Anything else you can suggest?

As i explained in connection with your second post above. The graphing is independent of the collection and storage of the data. Even when you know you have precisely the right data in the feeds, if you call a graph “out of sync” with those 1/2 hourly data points you will get unexpected results.

Look at you graph request data directly below the plot.

if you convert those values to the number of equivalent 1/2hourly periods

start time 1551477820 = 861932.1222222222 1/2hrs
end time 1551509660 = 861949.8111111111 1/2hrs

[therefore total time 31840 = 17.68888888888889 1/2hrs‬]

and interval 30 = 0.0166666666666667 1/2hrs

Nothing is a multiple of 1800 so what you are seeing is the period between the start and end time, divided into 30s intervals and the nearest datapoint found to each of those 30s intervals is displayed where possible.

Retry the graph after editing the values to 1551477600 and 1551508200 with an interval of 1800 and see what that looks like.

If that’s not right then check that your feed start time is a multiple of 1800 using the https://emoncms.org/feed/getmeta.json?id=1 api where id=1 is the feed id in question.

TBH looking at the graph, to me it does suggest the issue is with the feed start time, assuming the feed is actually a 30min fixed interval and not a 30s fixed interval, but that api call will confirm both the start time and the interval, from that you can determine what each datapoints timestamp will be, start time plus a multiple of interval. That part cannot change, if the input times vary they will be “adjusted to fit” and if the query timestamps are different, the nearest datapoint will be returned. The data itself will always be stored at feed start time plus a multiple of fixed-interval.

Hi Paul,

You are of course correct. With “time=0” that data is stored correctly, it’s just he views in the graph that are off depending on how you view it. Picking the “view” icon from the Feed screen, and then adjusting the graph to start on the hour puts all the datapoints correctly onto the hour/half-hour. Perfect!
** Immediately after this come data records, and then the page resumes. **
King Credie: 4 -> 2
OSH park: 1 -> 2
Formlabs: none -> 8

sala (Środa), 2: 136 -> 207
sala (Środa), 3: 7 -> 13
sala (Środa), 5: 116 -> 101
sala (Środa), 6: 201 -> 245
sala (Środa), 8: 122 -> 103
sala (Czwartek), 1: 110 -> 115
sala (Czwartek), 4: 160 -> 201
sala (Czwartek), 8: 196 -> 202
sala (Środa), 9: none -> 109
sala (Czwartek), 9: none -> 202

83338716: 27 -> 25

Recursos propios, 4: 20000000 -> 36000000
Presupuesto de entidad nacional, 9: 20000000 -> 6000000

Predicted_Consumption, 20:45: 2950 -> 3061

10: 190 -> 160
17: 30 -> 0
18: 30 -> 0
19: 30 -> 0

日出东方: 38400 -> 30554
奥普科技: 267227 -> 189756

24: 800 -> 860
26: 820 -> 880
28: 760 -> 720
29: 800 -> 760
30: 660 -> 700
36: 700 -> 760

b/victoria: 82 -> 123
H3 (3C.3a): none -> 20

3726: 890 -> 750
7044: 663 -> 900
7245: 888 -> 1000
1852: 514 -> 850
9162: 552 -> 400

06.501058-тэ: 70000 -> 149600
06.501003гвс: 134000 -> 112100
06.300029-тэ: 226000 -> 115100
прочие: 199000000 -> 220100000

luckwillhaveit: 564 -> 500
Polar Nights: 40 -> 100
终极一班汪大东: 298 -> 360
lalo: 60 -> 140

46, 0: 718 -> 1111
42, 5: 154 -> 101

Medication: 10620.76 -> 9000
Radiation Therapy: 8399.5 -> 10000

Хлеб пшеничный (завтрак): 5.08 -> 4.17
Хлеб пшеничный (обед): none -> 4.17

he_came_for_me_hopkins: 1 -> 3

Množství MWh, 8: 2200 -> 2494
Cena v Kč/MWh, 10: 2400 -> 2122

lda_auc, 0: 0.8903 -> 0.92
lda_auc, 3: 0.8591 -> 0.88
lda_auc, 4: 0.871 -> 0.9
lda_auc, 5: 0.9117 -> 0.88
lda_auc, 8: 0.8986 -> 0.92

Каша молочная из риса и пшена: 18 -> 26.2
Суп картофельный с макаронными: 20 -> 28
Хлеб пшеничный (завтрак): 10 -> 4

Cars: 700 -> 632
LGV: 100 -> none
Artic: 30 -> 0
Just one last question, how is the issue of GMT/BST dealt with in relation to the stored dates?

EmonCMS stores everything with a UNIX timestamp - so UTC to all intents and purposes.

It is when you view that timestamp, any TimeZone is added.

Emoncms assumes all date/time, if it is associated with data input, as being UTC unless there is specific TZ information in a known format. Otherwise it uses the server Unix time.